I didn’t know they had “religion enforcement officers” in Malaysia.

Wisely, Akyol canceled his last lecture, but when he tried to fly out of Kuala Lumpur, he was detained and then put in prison. He was then taken before a sharia court and interrogated, but eventually let off—thanks to the intervention of his native country, Turkey. He was later told that the court was “protecting religion.” But Akyol found out that that’s based on a particular interpretation of the Quranic dictum:

This incident showed me once again that there is a major problem in Islam today: a passion to impose religion, rather than merely proposing it, a mind-set that most Christians left behind at the time of the Inquisition.

Luckily, there are antidotes within Islam to this problem. One of them is the Quranic verse that the JAWI officers repeatedly chided me for daring to recite: “No compulsion in religion.”

In fact, mainstream Muslim tradition, reflecting its illiberal context, never fully appreciated the freedom implied by this verse — and other ones with similar messages. “The ‘no compulsion’ verse was a problem to the earliest exegetes,” as Patricia Crone, a scholar of Islamic history, has noted. “And they reacted by interpreting it restrictively.” The verse was declared “abrogated,” or its scope was radically limited.

This is still evident in a parenthetical that is too frequently inserted into translations of the verse. “There shall be no compulsion in religion (in becoming a Muslim).” I’d known that Saudi translations added those extra words at the end. Now I have learned that the Malaysian authorities do, too. They append the extra phrase because while they agree with the Quran that no one should be forced to become a Muslim, they think that Muslims should be compelled to practice the religion — in the way that the authorities define. They also believe that if Muslims decide to abandon their religion, they must be punished for “apostasy.”

It’s still not clear to me what the “no compulsion in religion” phrase (it’s “Al Baquara 256”; see some exegesis here) really means in the Qur’an.  Here’s one translation, but they’re all pretty much the same:

Let there be no compulsion in religion: Truth stands out clear from Error: whoever rejects evil and believes in Allah hath grasped the most trustworthy hand-hold, that never breaks. And Allah heareth and knoweth all things.

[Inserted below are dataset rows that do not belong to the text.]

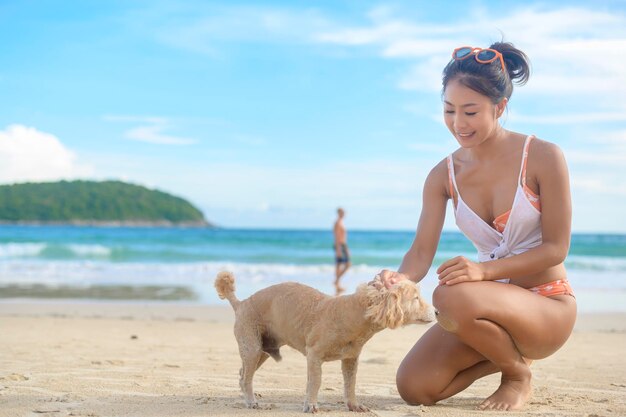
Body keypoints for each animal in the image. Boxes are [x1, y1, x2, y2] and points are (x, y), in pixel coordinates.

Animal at [212, 272, 432, 412]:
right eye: (416, 298)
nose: (436, 311)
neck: (354, 313)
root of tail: (240, 303)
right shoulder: (314, 355)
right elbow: (315, 382)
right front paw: (310, 405)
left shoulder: (350, 359)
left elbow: (350, 384)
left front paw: (353, 406)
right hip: (252, 347)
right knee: (246, 377)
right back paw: (251, 402)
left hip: (262, 351)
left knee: (242, 374)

It’s clear that this means that following the Qur’an is the path of truth, and those who reject it are in error. Presumably you could say that those who reject it aren’t to be punished (“no compulsion”), but throughout history, and not just recently, Muslims have punished nonbelievers in lands they’ve conquered. They haven’t necessarily forced them to convert, but have often denied them rights and levied extra taxes on them.

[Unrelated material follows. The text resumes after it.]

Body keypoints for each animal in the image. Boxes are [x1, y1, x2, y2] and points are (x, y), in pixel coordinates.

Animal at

Yet even in Malaysia, where you can be a Christian and not be taxed, and have the same rights as everyone else, you don’t have the right to criticize Islam. And that’s a compulsion: a compulsion to avoid criticizing Islam (but not Christianity). And if you aren’t compelled to convert, why are you punished as an apostate when you de-convert? Why freedom to go one way but not the other? Clearly, the “compulsion” phrase isn’t what “reformers” like Aslan make it out to be.

Akyol’s “lesson” from his detainment—that Islam needs to chill out and stop being authoritarian—is trivial. The existence of “religion enforcement officers” already says that. There is a lesson for us, though: Malaysian Islam is not as innocuous as apologists make out. And perhaps there’s something inherent in the faith that gives it a tendency to be authoritarian.